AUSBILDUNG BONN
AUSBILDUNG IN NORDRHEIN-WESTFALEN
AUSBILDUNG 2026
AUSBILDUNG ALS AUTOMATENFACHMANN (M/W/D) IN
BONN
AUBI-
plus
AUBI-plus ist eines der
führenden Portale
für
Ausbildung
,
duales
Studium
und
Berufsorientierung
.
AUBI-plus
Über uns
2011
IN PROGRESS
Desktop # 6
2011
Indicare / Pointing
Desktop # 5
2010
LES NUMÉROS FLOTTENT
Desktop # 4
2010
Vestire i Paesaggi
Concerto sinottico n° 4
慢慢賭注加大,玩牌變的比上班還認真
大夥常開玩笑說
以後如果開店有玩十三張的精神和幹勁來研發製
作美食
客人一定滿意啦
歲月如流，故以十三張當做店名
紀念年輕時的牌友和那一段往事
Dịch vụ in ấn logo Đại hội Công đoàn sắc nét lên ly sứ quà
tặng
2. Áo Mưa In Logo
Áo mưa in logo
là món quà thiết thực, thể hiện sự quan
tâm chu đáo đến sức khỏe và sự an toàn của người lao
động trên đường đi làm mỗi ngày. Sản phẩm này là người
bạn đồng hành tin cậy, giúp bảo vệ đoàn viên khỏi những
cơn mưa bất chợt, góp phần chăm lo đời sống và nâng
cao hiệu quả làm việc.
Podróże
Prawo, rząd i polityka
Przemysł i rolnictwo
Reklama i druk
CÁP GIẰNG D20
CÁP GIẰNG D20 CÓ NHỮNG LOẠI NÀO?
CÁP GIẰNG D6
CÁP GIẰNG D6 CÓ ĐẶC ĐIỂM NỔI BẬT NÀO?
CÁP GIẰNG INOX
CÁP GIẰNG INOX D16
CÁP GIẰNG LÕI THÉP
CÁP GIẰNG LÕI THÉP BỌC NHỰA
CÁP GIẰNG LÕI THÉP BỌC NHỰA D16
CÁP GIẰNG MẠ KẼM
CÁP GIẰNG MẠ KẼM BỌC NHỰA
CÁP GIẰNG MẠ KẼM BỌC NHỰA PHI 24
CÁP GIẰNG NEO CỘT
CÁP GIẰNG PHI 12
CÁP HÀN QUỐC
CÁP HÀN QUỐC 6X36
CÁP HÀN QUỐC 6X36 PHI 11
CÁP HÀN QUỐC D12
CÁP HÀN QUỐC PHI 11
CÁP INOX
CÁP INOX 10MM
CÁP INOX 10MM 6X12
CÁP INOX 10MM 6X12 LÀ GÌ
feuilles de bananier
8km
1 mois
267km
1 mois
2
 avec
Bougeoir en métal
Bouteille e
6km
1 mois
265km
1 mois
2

GOAL OF THE EXERCISE
Word for word, retype the lines from the one containing "Bougeoir en métal" through the final line of the data, including both ends and nothing more.

RESULT OF THIS EXERCISE
Bougeoir en métal
Bouteille e
6km
1 mois
265km
1 mois
2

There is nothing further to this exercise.